Reasumując więc uznać należy, że Sąd I instancji w sposób prawidłowy ocenił dowody i w ich świetle poczynił prawidłowe ustalenia faktyczne, co z kolei prowadziło do uznania, że niewadliwie zastosował normę art. 249 § 1 k.p.c.
Zgodnie z tym przepisem uchwała wspólników sprzeczna z umową spółki bądź dobrymi obyczajami i godząca w interesy spółki lub mająca na celu pokrzywdzenie wspólnika może być zaskarżona w drodze wytoczonego przeciwko spółce powództwa o uchylenie uchwały. Dla uwzględnienia więc powództwa opartego na wspomnianej regulacji, co zasadnie zauważył Sąd I instancji, niezbędne jest stwierdzenie, że kumulatywnie spełnione są co najmniej dwie przesłanki wadliwości uchwały, by mogła ona zostać wyeliminowana z obrotu wewnątrzkorporacyjnego (wyrok Sądu Apelacyjnego w Gdańsku z dnia 7 grudnia 1993 r., sygn. akt I ACR 865/93, OSA, wyrok Sądu Apelacyjnego w Krakowie z dnia 15 listopada 2012 r., sygn. akt I ACA 1036/12, wyrok Sądu Apelacyjnego w Łodzi z dnia 15 grudnia 2014 r., sygn. akt I ACa 1417/14).

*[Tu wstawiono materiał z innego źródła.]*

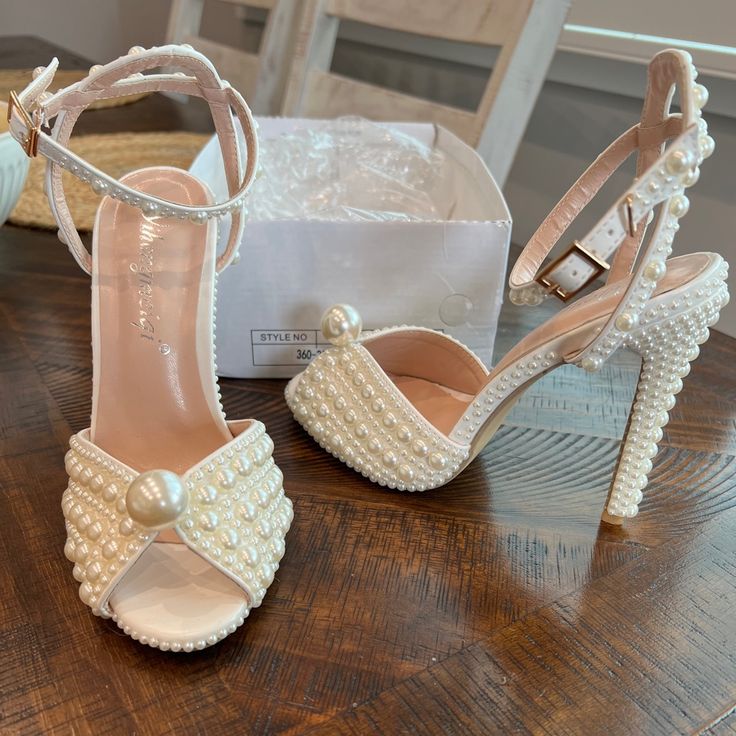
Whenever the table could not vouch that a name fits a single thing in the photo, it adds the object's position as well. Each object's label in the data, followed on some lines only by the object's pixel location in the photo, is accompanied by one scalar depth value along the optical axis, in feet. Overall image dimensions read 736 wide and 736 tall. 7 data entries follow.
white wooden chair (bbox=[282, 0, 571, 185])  2.90
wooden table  1.21
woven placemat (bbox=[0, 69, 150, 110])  4.56
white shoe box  2.06
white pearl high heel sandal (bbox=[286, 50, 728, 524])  1.41
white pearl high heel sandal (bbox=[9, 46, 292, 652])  1.32
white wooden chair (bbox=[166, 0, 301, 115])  4.34
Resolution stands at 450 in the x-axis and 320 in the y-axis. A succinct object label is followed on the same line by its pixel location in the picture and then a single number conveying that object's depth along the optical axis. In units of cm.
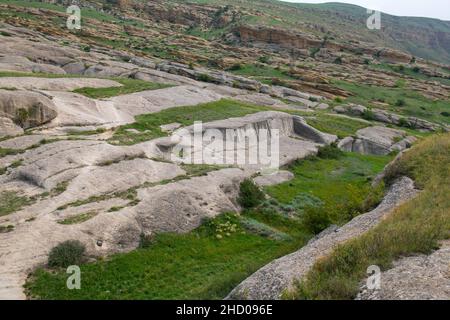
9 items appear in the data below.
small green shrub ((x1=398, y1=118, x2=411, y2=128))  7329
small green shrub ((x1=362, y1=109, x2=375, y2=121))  7362
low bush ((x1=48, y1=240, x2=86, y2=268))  1992
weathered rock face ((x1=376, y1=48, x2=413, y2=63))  14265
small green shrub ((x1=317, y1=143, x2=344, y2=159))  4831
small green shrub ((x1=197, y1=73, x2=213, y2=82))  7469
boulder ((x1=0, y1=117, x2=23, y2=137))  3279
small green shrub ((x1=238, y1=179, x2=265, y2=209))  3059
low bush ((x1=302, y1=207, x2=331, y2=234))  2669
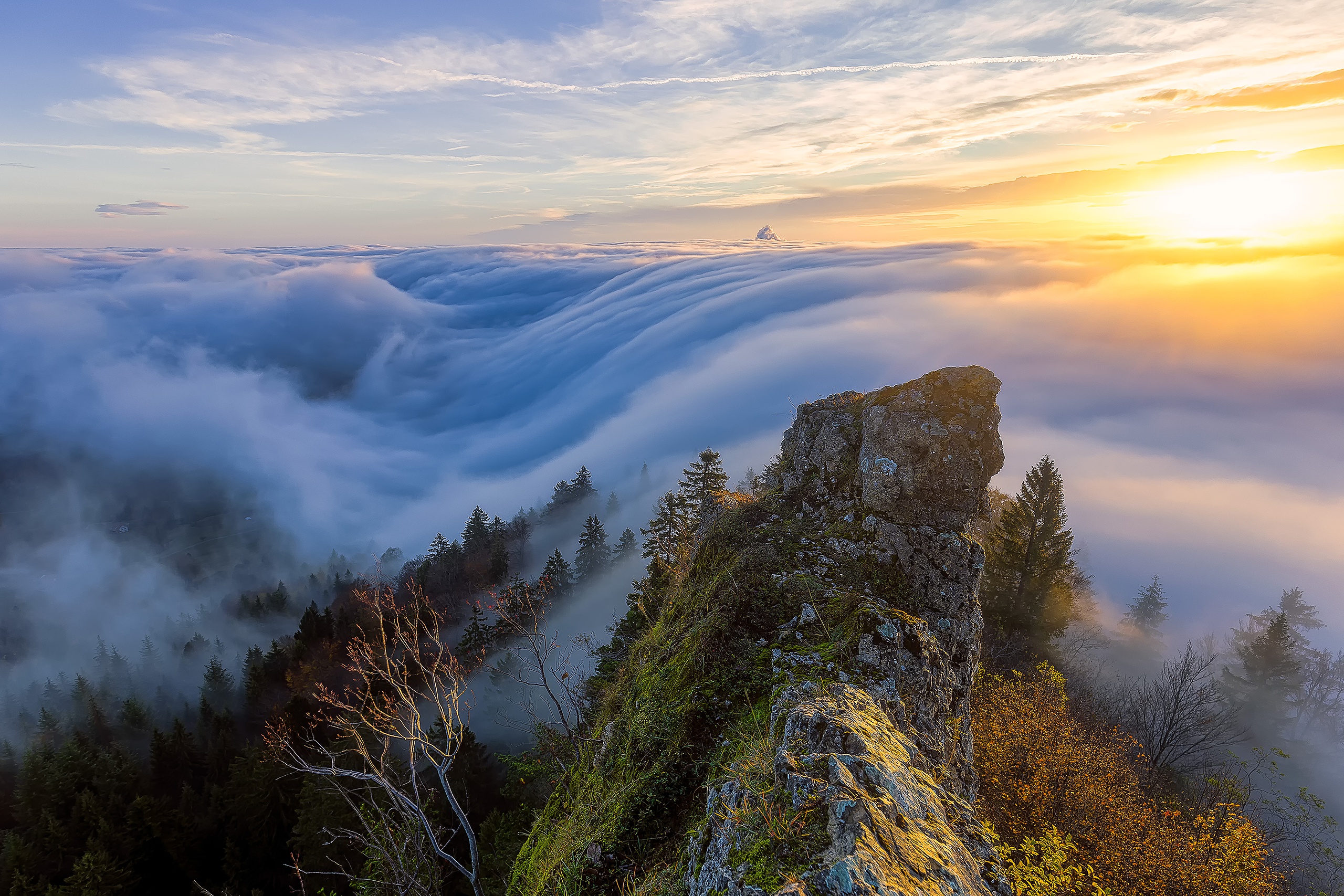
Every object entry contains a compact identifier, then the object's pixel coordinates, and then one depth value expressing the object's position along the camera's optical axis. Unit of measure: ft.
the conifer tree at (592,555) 245.86
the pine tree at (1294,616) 241.14
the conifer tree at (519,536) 331.57
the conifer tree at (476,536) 265.54
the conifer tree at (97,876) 79.56
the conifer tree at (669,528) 94.53
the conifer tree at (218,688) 214.28
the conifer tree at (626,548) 277.85
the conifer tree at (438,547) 264.11
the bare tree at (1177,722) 97.40
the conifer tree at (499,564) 225.15
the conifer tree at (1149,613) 270.87
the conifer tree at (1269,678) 170.30
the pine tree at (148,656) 382.83
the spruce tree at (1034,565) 114.42
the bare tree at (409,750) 32.73
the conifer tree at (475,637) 131.44
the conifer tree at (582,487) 359.25
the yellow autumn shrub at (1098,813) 54.49
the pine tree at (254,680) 170.91
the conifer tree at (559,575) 208.54
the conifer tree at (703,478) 102.78
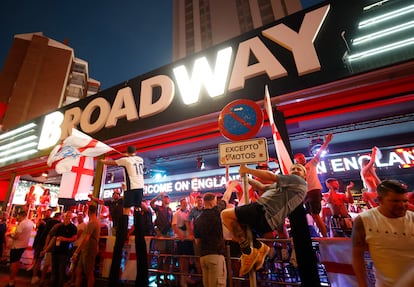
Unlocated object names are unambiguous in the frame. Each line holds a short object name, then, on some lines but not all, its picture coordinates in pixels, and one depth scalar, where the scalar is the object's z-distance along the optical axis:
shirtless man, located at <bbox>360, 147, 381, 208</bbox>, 5.87
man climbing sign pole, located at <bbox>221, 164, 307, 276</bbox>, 2.66
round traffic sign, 3.38
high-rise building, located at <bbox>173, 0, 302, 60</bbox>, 30.83
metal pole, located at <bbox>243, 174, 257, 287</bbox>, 2.59
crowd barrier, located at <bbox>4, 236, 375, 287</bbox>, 3.45
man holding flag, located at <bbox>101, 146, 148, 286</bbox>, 4.86
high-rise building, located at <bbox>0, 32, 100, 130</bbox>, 27.58
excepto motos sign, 3.03
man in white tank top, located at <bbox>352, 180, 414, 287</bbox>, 2.14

Podkreśla się, że skoro art. 249 k.s.h. stanowi, że zaskarżona w drodze wytoczonego przeciwko spółce powództwa o uchylenie uchwały może być uchwała wspólników: sprzeczna z umową spółki bądź dobrymi obyczajami i godząca w interesy spółki lub mająca na celu pokrzywdzenie wspólnika, to konieczne jest wykazanie przez powoda, oprócz przesłanki naruszenia przez uchwałę dobrych obyczajów, także co najmniej jednego z dwóch elementów wskazanych w drugim zdaniu koniunkcji: tego, że sporna uchwała godzi w interesy spółki lub ma na celu pokrzywdzenie wspólnika. Taka wykładnia znajduje też potwierdzenie w wypowiedziach doktryny (Andrzej Kidyba, Kodeks spółek handlowych. Komentarz. WKP 2011, komentarz do art. 249 KSH) oraz orzecznictwa (np. wyrok Sądu Najwyższego z dnia 7 maja 2009 r. wydany w sprawie sygn. akt III CSK 315/08).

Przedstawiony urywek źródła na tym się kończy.